◆ Arbeitsauftrag 1:
Beantworte anhand des Textes über das Kollegiatstift diese drei Fragen:
(a) Nach welcher Regel leben Regularkanoniker zumeist?
(b) Wie heißt die gemeinsame Messe der Kanoniker?
(c) Was verwaltet das Stiftskapitel?
◆ Arbeitsauftrag 2: Nimm den Text über das Kollegiatstift wieder auf und schreibe ihn im Anschluss an seinen letzten Satz weiter.

◆ Bereitgestellter Auszug:
- - -

Kollegialstift

Kollegialstift

Ein Kollegiatstift (gelegentlich auch als Stiftskapitel bezeichnet) ist in der Regel eine Gemeinschaft von Säkularkanonikern/Weltgeistlichen, welche von Regularkanonikern „Chorherren“ zu unterscheiden sind. Letztere sind Ordenspriester, welche zumeist nach der Regel des heiligen Augustinus leben. Säkularkanoniker sind deutlich von Mönchen abzugrenzen und gehören keinem Orden an.

Die Kanoniker (gelegentlich auch Stiftsherren genannt) leben an einer bestimmten Kirche, dem Stift, für deren Gottesdienste sie zuständig sind. Neben einer gemeinsamen Messe, dem Kapitelsamt, zählt hierzu auch das gemeinsame Stundengebet. Zugleich verwaltet das Stiftskapitel (also die Versammlung der Kanoniker) das Vermögen der Stiftskirche. Sie können daher das Stift auch jederzeit wieder frei verlassen. Auch behalten sie ihr Privateigentum.

- - -

◆ Gespeicherte Daten:
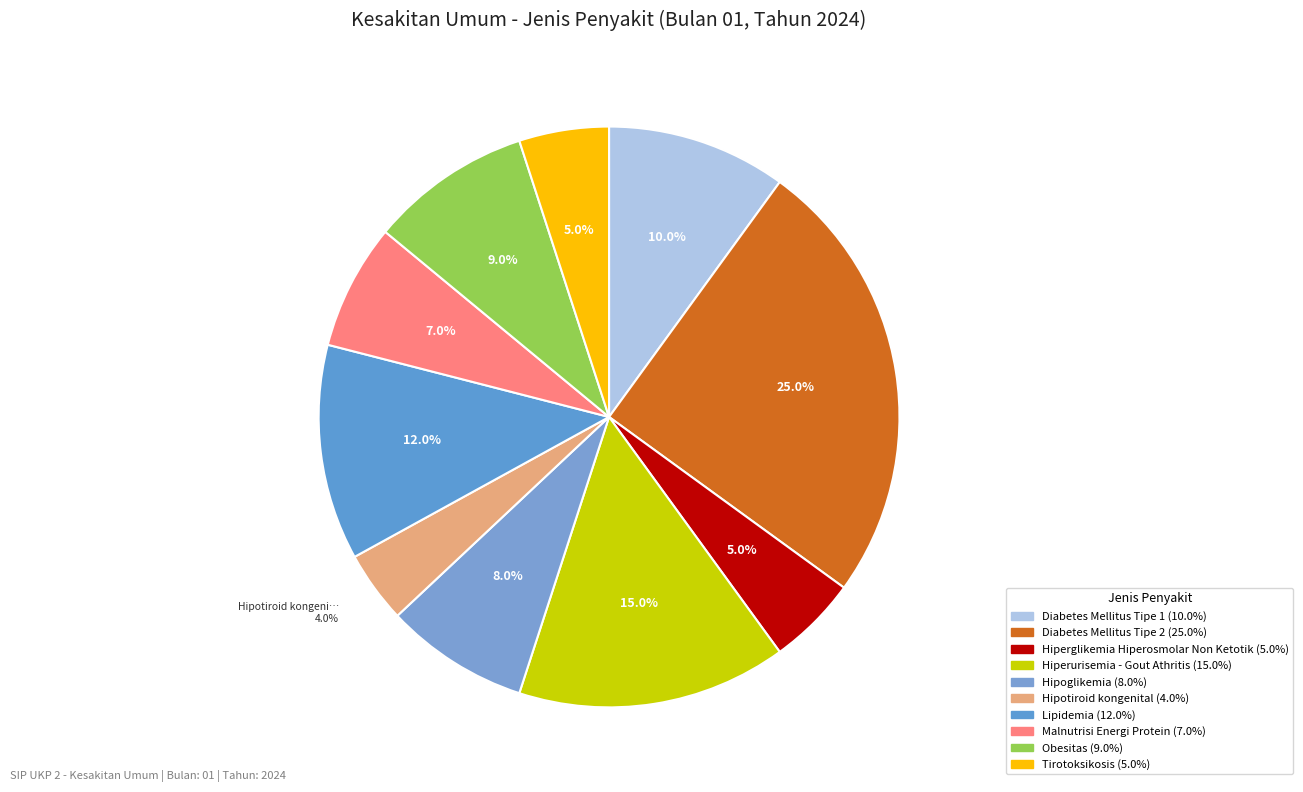

What is the smallest slice in the pie chart?

Hipotiroid kongenital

- - -

◆ Antwort 1:
(a) Nach der Regel des heiligen Augustinus.
(b) Kapitelsamt.
(c) Das Vermögen der Stiftskirche.

◆ Antwort 2:
Im Gegensatz zu den mit den Kathedralkirchen verbundenen Erz- und Hochstiften mit je einem Erzbischof oder Bischof an der Spitze steht den Kollegiatkirchen kein Bischof vor, sondern je nach Verfassung ein Propst oder ein Dechant.

Inhaltsverzeichnis

Gemeinschaft und geistliches Leben

Das Gemeinschaftsleben der Kanoniker besteht vor allem im gemeinsamen Gebet. So oft es ihnen möglich ist, kommen sie in der Stiftskirche zum „Chorgebet“ zusammen. Die Kanoniker regelten ihr Gemeinschaftsleben durch „Statuten“. Regelmäßig treffen sie sich zu Besprechungen, den sogenannten „Kapitelsitzungen“, auf denen alle Probleme besprochen und Entscheidungen gefällt werden. Das Stift wird nach außen hin durch Propst bzw. Dechant rechtsverbindlich vertreten. Manchmal versahen sie seelsorgerliche Dienste, waren beispielsweise Pfarrer in benachbarten Pfarrgemeinden. Andere sind mit speziellen kirchlichen Aufgaben, zum Beispiel als Theologieprofessoren, als Kirchenmusiker, oder Seelsorger für bestimmte Personengruppen betraut.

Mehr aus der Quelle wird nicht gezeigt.